For the last few years, I’ve been running into presentation after presentation on generative art, meaning art created with code. Two talks at the Strange Loop 2018 conference in September were the last pushes I needed to dig into it. When I did, though, I stumbled on a few setup issues that left me scratching my head and slowed me down. Below, I’ll briefly describe what P5.js is, what some of the initial roadblocks were, and how you can jump right into making some art using P5.js and ES6. Next week, we’ll look at some of the API basics and attempt to make a watercolor effect. But first, a note on creativity.

Are you creative? When talking with others about making art or music, you will often hear someone say, “I’m just not creative.” To me, this is like me saying, “I’m just not a basketball player.” Technically this is true, but I could certainly learn and enjoy pickup games if I started playing.
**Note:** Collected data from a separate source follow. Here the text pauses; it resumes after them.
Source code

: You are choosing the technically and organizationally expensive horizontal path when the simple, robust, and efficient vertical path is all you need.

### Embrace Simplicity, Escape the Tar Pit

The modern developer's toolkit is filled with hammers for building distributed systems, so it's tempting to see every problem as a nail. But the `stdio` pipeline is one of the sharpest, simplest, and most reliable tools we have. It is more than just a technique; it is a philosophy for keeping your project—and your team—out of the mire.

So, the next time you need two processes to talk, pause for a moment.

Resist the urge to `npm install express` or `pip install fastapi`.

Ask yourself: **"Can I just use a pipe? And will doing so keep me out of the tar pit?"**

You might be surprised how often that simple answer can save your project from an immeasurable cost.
It might be uncomfortable initially, but it will become more comfortable if I keep doing it, just like anything else in life.

When I hear people say they aren’t creative, I take it as a reason they give to not participate in creative endeavors. For those of you who truly believe you aren’t creative or you couldn’t create art, I would very much recommend a talk by John Cleese on creativity, in which he says: “Creativity is not a talent. It is a way of operating.”

What is P5.js?

To answer this, we’ll first talk about Processing. Processing is a language designed to promote an interchange of literacy between visual arts and programming. Processing helps visual artists learn how to program in order to create art and helps programmers learn how to make art in a medium they’re comfortable with. It’s like a sketchbook in code that can be used to make still images or animations. P5.js is a JavaScript library based on Processing that extends the visual paradigm to include dynamic interactions and sound.